I am trying to extract the marginal effects from an interactive term that captures for the effects of a treatment X (X is coded as 1 or 0) on outcome Y (Y is coded in a scale from -10 to 10) moderated by variable A (A is coded between 0 and 10). However, I am not sure how to extract the marginal effects from the interaction terms at the highest and lowest measure of A
m<-lm(Y~ X*A, data = combined)
Overall, I managed to generate plots for the marginal effect using the interplot function:
interplot(m = m, var1 = "X", var2 = "A", ci = 0.90)+
ylab("X")+
xlab("A")+
theme_bw()+
ggtitle("Figure 1. Effect of X on Y Moderated by A")+
theme(plot.title = element_text(face = "bold"))+
geom_hline(yintercept = 0, linetype = "dashed")

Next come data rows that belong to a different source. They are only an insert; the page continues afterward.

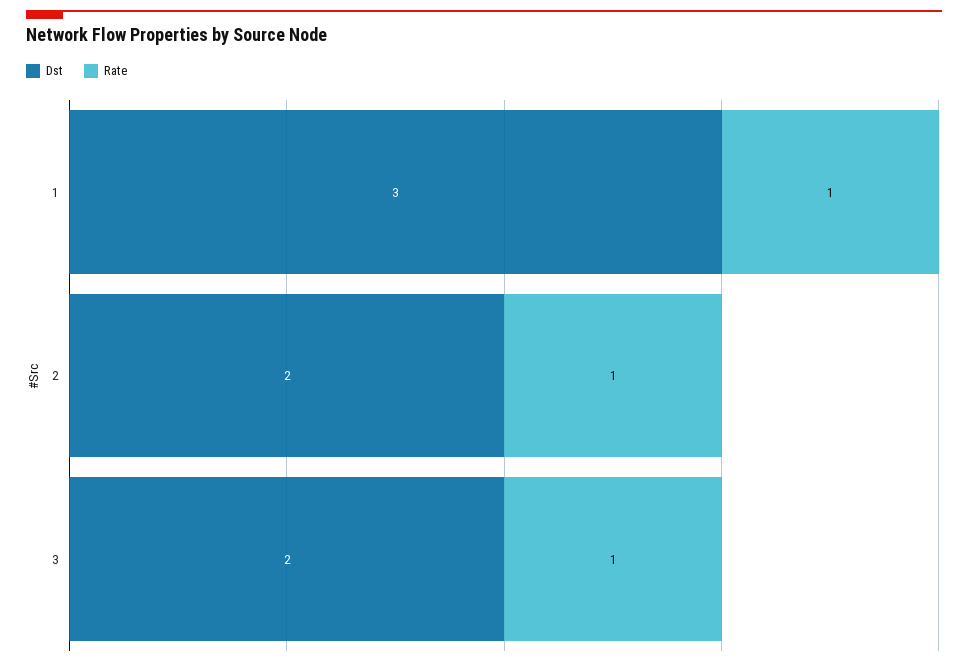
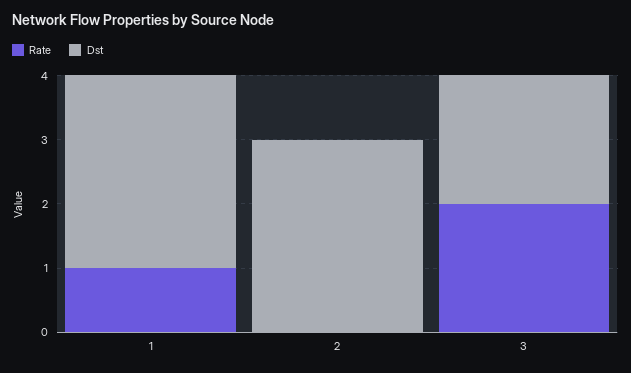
  {
    "Dst": {
      "1": 3,
-     "2": 2,
+     "2": 3,
      "3": 2
    },
    "Rate": {
      "1": 1,
-     "2": 1,
+     "2": 0,
-     "3": 1
+     "3": 2
    }
  }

Additionally, I tried to use ggpredict to extract the marginal effects with 90% confidence interval at different levels of A:
margin1<- ggpredict(m, c ("X", "A"), ci = 0.90)
margin1
However, using ggpredict produces marginal coefficients that do not align with what I see in the summary for m, and do not align with the marginal effects plot. Instead, I get estimates that are clearly not accurate or precise. How can I extract the marginal effects as seen in the interplot?
Since you unfortunately don't provide sample data, here is a minimal example using the R built-in state.x77
dataset.
fit <- lm(Income ~ Illiteracy * Murder, data = as.data.frame(state.x77))
We are interested in the marginal effect of Illiteracy
on Income
library(sjPlot)
plot_model(fit, type = "int")
Here plot_model
uses the minimal and maximal values of Murder
as the grouping levels (this is the default behavious, see the Plotting linteraction effects of Regression Models vignette for details).